### Data provided

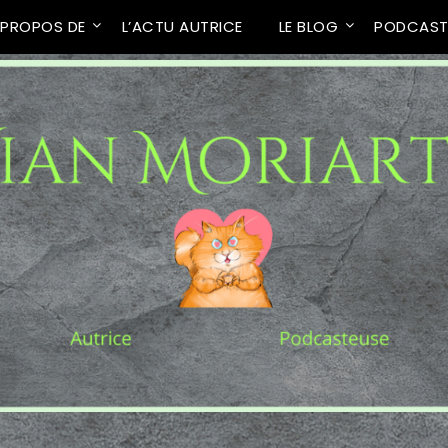
 PROPOS DE
L’ACTU AUTRICE
LE BLOG
PODCAS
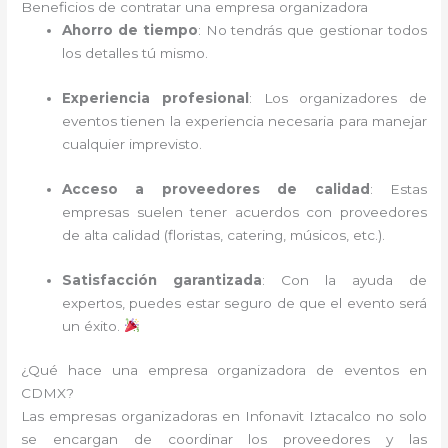
Beneficios de contratar una empresa organizadora
Ahorro de tiempo
: No tendrás que gestionar todos
los detalles tú mismo.
Experiencia profesional
: Los organizadores de
eventos tienen la experiencia necesaria para manejar
cualquier imprevisto.
Acceso a proveedores de calidad
: Estas
empresas suelen tener acuerdos con proveedores
de alta calidad (floristas, catering, músicos, etc.).
Satisfacción garantizada
: Con la ayuda de
expertos, puedes estar seguro de que el evento será
un éxito.
¿Qué hace una empresa organizadora de eventos en
CDMX?
Las empresas organizadoras en Infonavit Iztacalco no solo
se encargan de coordinar los proveedores y las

######

▶ _The task_
Copy verbatim the stretch of the listing from the line containing "Beneficios de contratar" through the listing's final line, including both.

▶ _Output below_
Beneficios de contratar una empresa organizadora
Ahorro de tiempo
: No tendrás que gestionar todos
los detalles tú mismo.
Experiencia profesional
: Los organizadores de
eventos tienen la experiencia necesaria para manejar
cualquier imprevisto.
Acceso a proveedores de calidad
: Estas
empresas suelen tener acuerdos con proveedores
de alta calidad (floristas, catering, músicos, etc.).
Satisfacción garantizada
: Con la ayuda de
expertos, puedes estar seguro de que el evento será
un éxito.
¿Qué hace una empresa organizadora de eventos en
CDMX?
Las empresas organizadoras en Infonavit Iztacalco no solo
se encargan de coordinar los proveedores y las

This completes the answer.